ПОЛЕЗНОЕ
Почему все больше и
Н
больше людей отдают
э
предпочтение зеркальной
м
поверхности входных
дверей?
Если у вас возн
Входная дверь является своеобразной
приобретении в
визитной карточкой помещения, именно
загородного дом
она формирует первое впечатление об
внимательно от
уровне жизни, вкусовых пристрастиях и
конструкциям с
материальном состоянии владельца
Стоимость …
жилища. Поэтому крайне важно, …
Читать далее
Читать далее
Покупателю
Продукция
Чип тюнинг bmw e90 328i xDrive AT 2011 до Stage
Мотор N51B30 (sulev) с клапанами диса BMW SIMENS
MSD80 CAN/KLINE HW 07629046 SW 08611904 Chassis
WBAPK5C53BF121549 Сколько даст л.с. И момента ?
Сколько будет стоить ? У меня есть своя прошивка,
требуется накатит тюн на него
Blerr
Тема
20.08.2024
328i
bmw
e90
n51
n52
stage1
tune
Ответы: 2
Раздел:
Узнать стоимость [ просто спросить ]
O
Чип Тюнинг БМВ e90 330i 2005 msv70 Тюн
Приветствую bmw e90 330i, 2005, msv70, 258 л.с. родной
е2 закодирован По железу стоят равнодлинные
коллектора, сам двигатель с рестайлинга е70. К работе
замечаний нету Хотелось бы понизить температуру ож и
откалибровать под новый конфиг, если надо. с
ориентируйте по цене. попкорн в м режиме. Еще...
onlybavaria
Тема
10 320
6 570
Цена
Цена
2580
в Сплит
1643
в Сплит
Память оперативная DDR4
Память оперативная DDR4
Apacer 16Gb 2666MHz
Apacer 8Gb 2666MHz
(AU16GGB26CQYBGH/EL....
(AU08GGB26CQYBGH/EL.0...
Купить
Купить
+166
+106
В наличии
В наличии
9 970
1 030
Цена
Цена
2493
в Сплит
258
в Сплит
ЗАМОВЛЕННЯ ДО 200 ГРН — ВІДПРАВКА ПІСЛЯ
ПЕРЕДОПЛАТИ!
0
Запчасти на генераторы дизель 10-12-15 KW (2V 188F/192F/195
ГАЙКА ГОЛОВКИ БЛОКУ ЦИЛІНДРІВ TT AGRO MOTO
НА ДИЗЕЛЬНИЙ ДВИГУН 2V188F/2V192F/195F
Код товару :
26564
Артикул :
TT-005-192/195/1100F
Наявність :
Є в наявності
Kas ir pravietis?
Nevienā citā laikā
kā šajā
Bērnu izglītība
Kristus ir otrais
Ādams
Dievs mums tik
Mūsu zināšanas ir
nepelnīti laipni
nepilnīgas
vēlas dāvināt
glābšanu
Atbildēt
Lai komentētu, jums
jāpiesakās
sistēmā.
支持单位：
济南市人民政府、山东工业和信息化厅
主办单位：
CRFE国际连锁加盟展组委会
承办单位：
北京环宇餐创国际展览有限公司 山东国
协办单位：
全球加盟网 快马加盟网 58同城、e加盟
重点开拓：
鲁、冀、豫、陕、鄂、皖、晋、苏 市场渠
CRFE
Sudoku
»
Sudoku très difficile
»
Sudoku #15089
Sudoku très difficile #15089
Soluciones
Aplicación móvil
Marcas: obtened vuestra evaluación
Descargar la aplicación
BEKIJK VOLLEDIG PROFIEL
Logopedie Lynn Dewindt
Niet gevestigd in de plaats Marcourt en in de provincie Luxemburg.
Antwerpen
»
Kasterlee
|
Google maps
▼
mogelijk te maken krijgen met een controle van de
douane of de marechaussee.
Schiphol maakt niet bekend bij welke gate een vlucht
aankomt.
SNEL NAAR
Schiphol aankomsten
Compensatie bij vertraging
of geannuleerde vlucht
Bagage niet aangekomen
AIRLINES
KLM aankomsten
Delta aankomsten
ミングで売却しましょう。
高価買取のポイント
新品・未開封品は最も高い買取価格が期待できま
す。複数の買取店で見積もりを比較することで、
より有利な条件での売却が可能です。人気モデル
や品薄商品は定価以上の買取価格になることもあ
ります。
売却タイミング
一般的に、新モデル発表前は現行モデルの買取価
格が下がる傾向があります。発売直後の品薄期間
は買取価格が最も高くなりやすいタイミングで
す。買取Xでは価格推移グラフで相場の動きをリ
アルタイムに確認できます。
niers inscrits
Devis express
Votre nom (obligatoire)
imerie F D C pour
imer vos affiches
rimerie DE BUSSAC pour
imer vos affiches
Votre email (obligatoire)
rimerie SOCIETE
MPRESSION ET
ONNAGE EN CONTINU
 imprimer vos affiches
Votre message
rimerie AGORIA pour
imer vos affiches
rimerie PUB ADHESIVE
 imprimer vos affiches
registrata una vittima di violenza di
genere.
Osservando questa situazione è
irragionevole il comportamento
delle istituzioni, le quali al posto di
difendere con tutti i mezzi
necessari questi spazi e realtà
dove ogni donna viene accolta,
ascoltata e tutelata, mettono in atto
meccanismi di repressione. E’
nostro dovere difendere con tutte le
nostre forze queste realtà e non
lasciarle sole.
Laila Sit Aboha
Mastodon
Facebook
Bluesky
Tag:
------------------------------------------------------------------------
▶ **Task goal**
Could you render the listing as a numbered list, from its first line up to and including the line with "Чип Тюнинг БМВ e90 330i 2005 msv70 Тюн", with any blank lines left out?

▶ **Your solution**
1. ПОЛЕЗНОЕ
2. Почему все больше и
3. Н
4. больше людей отдают
5. э
6. предпочтение зеркальной
7. м
8. поверхности входных
9. дверей?
10. Если у вас возн
11. Входная дверь является своеобразной
12. приобретении в
13. визитной карточкой помещения, именно
14. загородного дом
15. она формирует первое впечатление об
16. внимательно от
17. уровне жизни, вкусовых пристрастиях и
18. конструкциям с
19. материальном состоянии владельца
20. Стоимость …
21. жилища. Поэтому крайне важно, …
22. Читать далее
23. Читать далее
24. Покупателю
25. Продукция
26. Чип тюнинг bmw e90 328i xDrive AT 2011 до Stage
27. Мотор N51B30 (sulev) с клапанами диса BMW SIMENS
28. MSD80 CAN/KLINE HW 07629046 SW 08611904 Chassis
29. WBAPK5C53BF121549 Сколько даст л.с. И момента ?
30. Сколько будет стоить ? У меня есть своя прошивка,
31. требуется накатит тюн на него
32. Blerr
33. Тема
34. 20.08.2024
35. 328i
36. bmw
37. e90
38. n51
39. n52
40. stage1
41. tune
42. Ответы: 2
43. Раздел:
44. Узнать стоимость [ просто спросить ]
45. O
46. Чип Тюнинг БМВ e90 330i 2005 msv70 Тюн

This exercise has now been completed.